# Extracted text
Consider the implications: if someone with no coding background can build a feature-rich SaaS platform with AI assistance, what could a cardiologist create to solve workflow inefficiencies they face daily? What could a patient with a rare disease build to connect and support their community? What could a researcher develop to accelerate their work without waiting months for IT resources? The democratization of software development isn’t just changing who can build – it’s changing what gets built and how quickly problems get solved.
From an investment perspective, this experience has fundamentally changed how I evaluate opportunities. When founders pitch their AI-powered solutions, I can now dig deeper into their implementation strategies, their approach to prompt engineering, their understanding of the security implications. I can better assess whether they’re genuinely leveraging AI’s transformative potential or simply riding the hype wave. More importantly, I can add value beyond capital – understanding their technical challenges, helping them think through architectural decisions, and connecting them with resources that actually matter.
The platform I built – SparkFlow – includes features like hashtag trend analysis, content optimization engines, ROI tracking, team collaboration tools with role-based permissions, and even privacy-safe conversion tracking through server-side APIs. Is it production-ready? Probably not. There are scalability issues, edge cases I haven’t considered, and security improvements needed. But that wasn’t the point.

# Provided records
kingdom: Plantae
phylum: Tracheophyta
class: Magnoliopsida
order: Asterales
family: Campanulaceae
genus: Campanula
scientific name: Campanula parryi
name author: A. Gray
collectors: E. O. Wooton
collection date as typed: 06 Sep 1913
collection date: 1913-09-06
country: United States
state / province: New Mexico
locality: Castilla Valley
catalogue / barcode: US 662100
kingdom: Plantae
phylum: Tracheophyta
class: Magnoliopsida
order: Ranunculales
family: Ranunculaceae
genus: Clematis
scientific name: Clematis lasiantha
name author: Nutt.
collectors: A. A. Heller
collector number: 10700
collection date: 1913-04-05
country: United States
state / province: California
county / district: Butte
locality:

# Directions
1/ In the text on AI-assisted software building, rewrite the part that opens with the words containing "Consider the implications: if" and closes with "problems get solved.", replacing "cardiologist" with "radiologist".
2/ Answer these questions from the text on AI-assisted software building.
(a) What is the name of the platform the author built?
(b) What resources could a researcher avoid waiting months for?
(c) What three shortcomings keep the platform from being production-ready?

# Answers to each task
1/
Consider the implications: if someone with no coding background can build a feature-rich SaaS platform with AI assistance, what could a radiologist create to solve workflow inefficiencies they face daily? What could a patient with a rare disease build to connect and support their community? What could a researcher develop to accelerate their work without waiting months for IT resources? The democratization of software development isn’t just changing who can build – it’s changing what gets built and how quickly problems get solved.

2/
(a) SparkFlow.
(b) IT resources.
(c) Scalability issues, edge cases the author hasn't considered, and needed security improvements.